Dataset records -
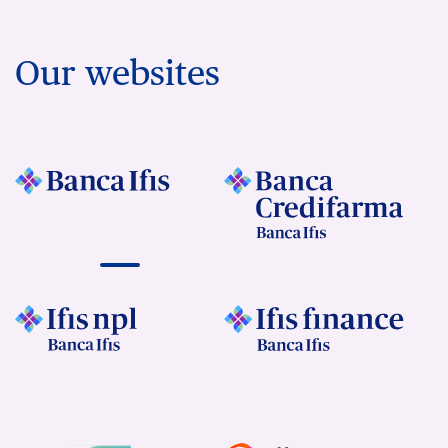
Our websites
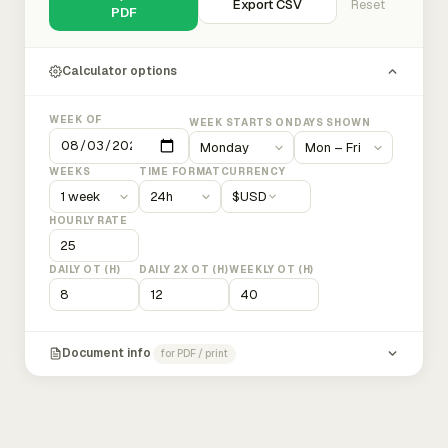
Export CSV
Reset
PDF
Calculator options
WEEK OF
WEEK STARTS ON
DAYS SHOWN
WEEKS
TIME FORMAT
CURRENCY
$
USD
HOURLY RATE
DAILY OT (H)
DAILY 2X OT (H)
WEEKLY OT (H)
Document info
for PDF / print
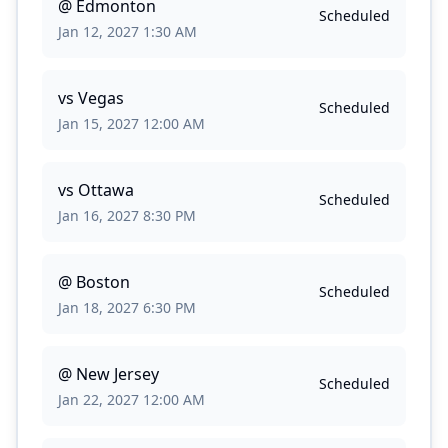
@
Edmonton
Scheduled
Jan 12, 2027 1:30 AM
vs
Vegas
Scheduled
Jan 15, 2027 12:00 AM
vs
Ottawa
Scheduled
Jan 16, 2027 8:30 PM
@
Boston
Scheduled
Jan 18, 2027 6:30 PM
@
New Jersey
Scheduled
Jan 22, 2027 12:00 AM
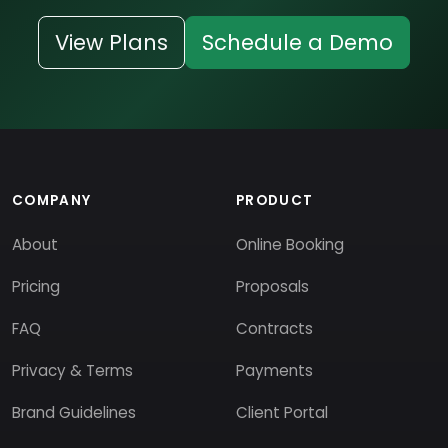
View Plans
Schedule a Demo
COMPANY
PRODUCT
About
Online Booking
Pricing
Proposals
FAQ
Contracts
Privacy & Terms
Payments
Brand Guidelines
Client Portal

Problem statement - Convert the text lines from all the data above into one numbered list, dropping any blank lines and leaving out the pictures.

Your solution -
1. Our websites
2. Export CSV
3. Reset
4. PDF
5. Calculator options
6. WEEK OF
7. WEEK STARTS ON
8. DAYS SHOWN
9. WEEKS
10. TIME FORMAT
11. CURRENCY
12. $
13. USD
14. HOURLY RATE
15. DAILY OT (H)
16. DAILY 2X OT (H)
17. WEEKLY OT (H)
18. Document info
19. for PDF / print
20. @
21. Edmonton
22. Scheduled
23. Jan 12, 2027 1:30 AM
24. vs
25. Vegas
26. Scheduled
27. Jan 15, 2027 12:00 AM
28. vs
29. Ottawa
30. Scheduled
31. Jan 16, 2027 8:30 PM
32. @
33. Boston
34. Scheduled
35. Jan 18, 2027 6:30 PM
36. @
37. New Jersey
38. Scheduled
39. Jan 22, 2027 12:00 AM
40. View Plans
41. Schedule a Demo
42. COMPANY
43. PRODUCT
44. About
45. Online Booking
46. Pricing
47. Proposals
48. FAQ
49. Contracts
50. Privacy & Terms
51. Payments
52. Brand Guidelines
53. Client Portal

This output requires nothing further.